Selon Luc, lorsque Jésus a crié : «Vous ne pouvez pas servir Dieu et l’argent», quelques pharisiens qui l’écoutaient et qui étaient des amis de l’argent «se moquaient de lui». Mais Jésus ne recule pas. Peu de temps après, il raconte une parabole déchirante pour que ceux qui sont esclaves de la richesse puissent ouvrir les yeux.

Jésus décrit en quelques mots une situation dramatique. Un homme riche et un pauvre mendiant, qui habitent à proximité l’un de l’autre, se trouvent séparés par l’abîme existant entre la vie d’opulence insultante du riche et l’extrême misère du pauvre.

Le récit décrit les deux personnages en soulignant fortement le contraste entre les deux. L’homme riche est vêtu de pourpre et de lin très fin, alors que le corps du pauvre est couvert de plaies. Le riche festoie splendidement non seulement les jours de fête, mais tous les jours; tandis que le pauvre est étendu à sa porte, incapable de porter à sa bouche ce qui tombe de la table du riche. Seuls les chiens qui viennent chercher quelque chose à la poubelle, l’approchent pour lécher ses plaies.

On ne dit à aucun moment que l’homme riche ait exploité, maltraité ou méprisé le pauvre. On pourrait dire qu’il n’a rien fait de mauvais. Cependant, sa vie entière est inhumaine, car il ne vit que pour son propre bien-être. Il a un coeur de pierre. Il ignore totalement le pauvre. Il est devant lui mais il ne le voit pas. Il est juste là, malade, affamé et abandonné, mais il n’est pas capable de franchir la porte pour le prendre en charge.

Ne nous trompons pas. Jésus ne dénonce pas seulement la situation de la Galilée des années trente. Il essaie de secouer notre conscience à nous, qui nous sommes habitués à vivre dans l’abondance, ayant à nos portes (pour certains à seulement quelques heures de vol), des peuples entiers vivant et mourant dans la misère la plus absolue.
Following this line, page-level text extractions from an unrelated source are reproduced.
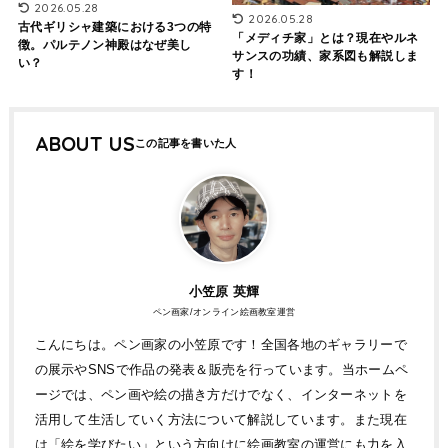
2026.05.28
2026.05.28
古代ギリシャ建築における3つの特
「メディチ家」とは？現在やルネ
徴。パルテノン神殿はなぜ美し
サンスの功績、家系図も解説しま
い？
す！
ABOUT US
小笠原 英輝
ペン画家/オンライン絵画教室運営
こんにちは。ペン画家の小笠原です！全国各地のギャラリーで
の展示やSNSで作品の発表＆販売を行っています。当ホームペ
ージでは、ペン画や絵の描き方だけでなく、インターネットを
活用して生活していく方法について解説しています。また現在
は「絵を学びたい」という方向けに絵画教室の運営にも力を入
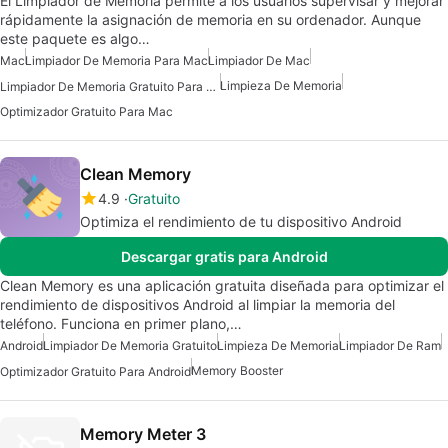
El Limpiador de Memoria permite a los usuarios supervisar y mejorar
rápidamente la asignación de memoria en su ordenador. Aunque
este paquete es algo…
Mac
Limpiador De Memoria Para Mac
Limpiador De Mac
Limpieza De Memoria
Limpiador De Memoria Gratuito Para Mac
Optimizador Gratuito Para Mac
Clean Memory
4.9
Gratuito
Optimiza el rendimiento de tu dispositivo Android
Descargar gratis para Android
Clean Memory es una aplicación gratuita diseñada para optimizar el
rendimiento de dispositivos Android al limpiar la memoria del
teléfono. Funciona en primer plano,…
Android
Limpiador De Memoria Gratuito
Limpieza De Memoria
Limpiador De Ram
Memory Booster
Optimizador Gratuito Para Android
Memory Meter 3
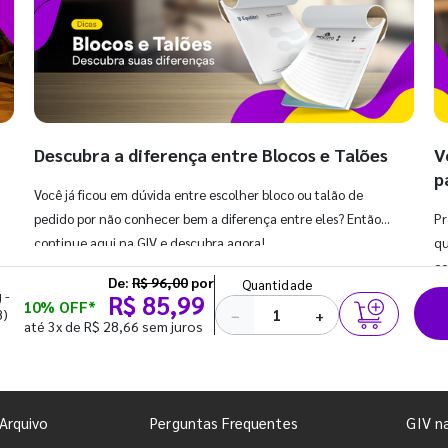
Descubra a diferença entre Blocos e Talões
V
p
Você já ficou em dúvida entre escolher bloco ou talão de
pedido por não conhecer bem a diferença entre eles? Então,
Pr
continue aqui na GIV e descubra agora!
qu
co
De:
R$ 96,00
por
Quantidade
 -
R$ 85,99
10% OFF*
8)
−
+
até 3x de R$ 28,66 sem juros
Arquivo
Perguntas Frequentes
GIV n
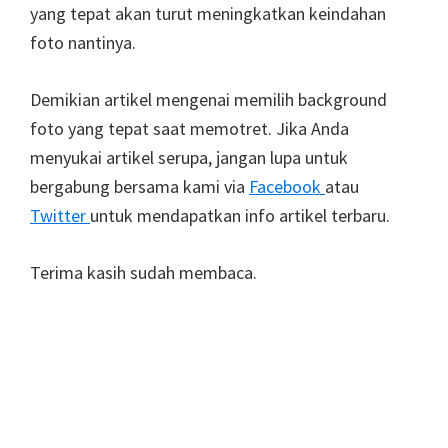
yang tepat akan turut meningkatkan keindahan
foto nantinya.
Demikian artikel mengenai memilih background
foto yang tepat saat memotret. Jika Anda
menyukai artikel serupa, jangan lupa untuk
bergabung bersama kami via
Facebook
atau
Twitter
untuk mendapatkan info artikel terbaru.
Terima kasih sudah membaca.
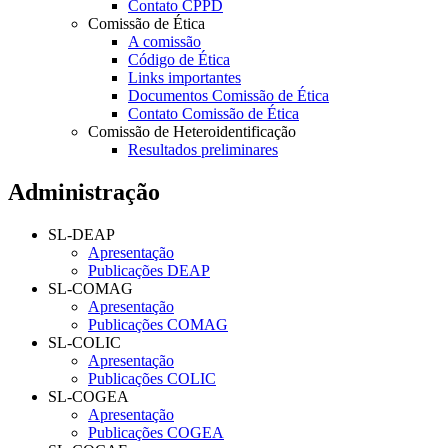
Contato CPPD
Comissão de Ética
A comissão
Código de Ética
Links importantes
Documentos Comissão de Ética
Contato Comissão de Ética
Comissão de Heteroidentificação
Resultados preliminares
Administração
SL-DEAP
Apresentação
Publicações DEAP
SL-COMAG
Apresentação
Publicações COMAG
SL-COLIC
Apresentação
Publicações COLIC
SL-COGEA
Apresentação
Publicações COGEA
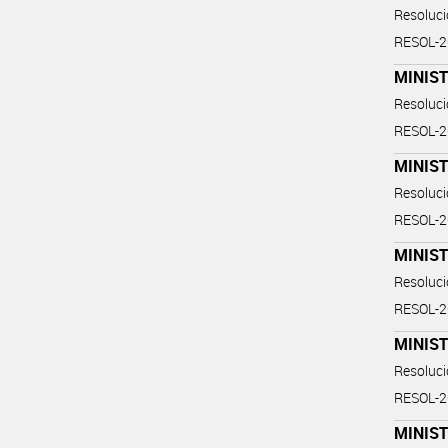
Resoluc
RESOL-
MINIST
Resoluc
RESOL-
MINIST
Resoluc
RESOL-
MINIST
Resoluc
RESOL-
MINIS
Resoluc
RESOL-
MINIS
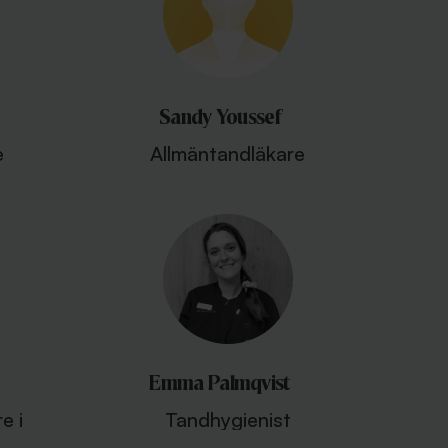
Sandy Youssef
e
Allmäntandläkare
Emma Palmqvist
e i
Tandhygienist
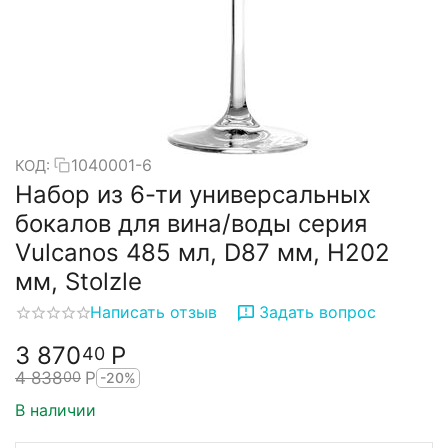
1040001-6
КОД:
Набор из 6-ти универсальных
бокалов для вина/воды серия
Vulcanos 485 мл, D87 мм, H202
мм, Stolzle
Написать отзыв
Задать вопрос
3 870
Р
40
4 838
Р
00
-20%
В наличии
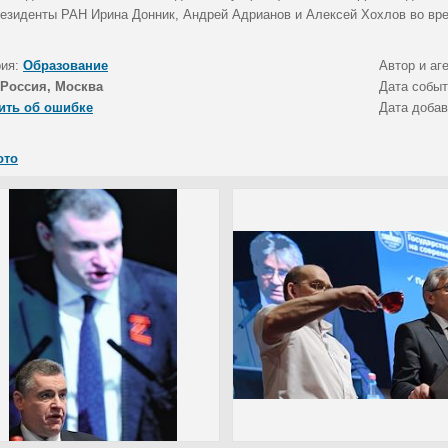
резиденты РАН Ирина Донник, Андрей Адрианов и Алексей Хохлов во вр
рия:
Образование
Автор и аг
Россия, Москва
Дата собы
ить об ошибке
Дата доба
ото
C’est inhumain de s’enfermer dans cette «société de bien-être» en ignorant totalement cette autre «société du mal-être». C’est cruel de continuer à nourrir cette secrète «illusion d’innocence» qui nous permet de vivre, la conscience tranquille, en pensant que la faute est à tous et à personne.

Notre première mission est de briser l’indifférence. De nous résister à continuer de profiter d’un bien-être qui est vide de compassion. De refuser de continuer à nous isoler mentalement pour déplacer la misère et la faim qui existent dans le monde vers un lieu lointain et abstrait, et nous permettre ainsi de vivre sans entendre aucun cri ou gémissement, loin des pleurs.

L’Evangile peut nous aider à rester vigilants, à ne pas devenir de plus en plus insensibles aux souffrances des abandonnés, à ne pas perdre le sens de la responsabilité fraternelle et à ne pas rester passifs alors que nous pouvons agir.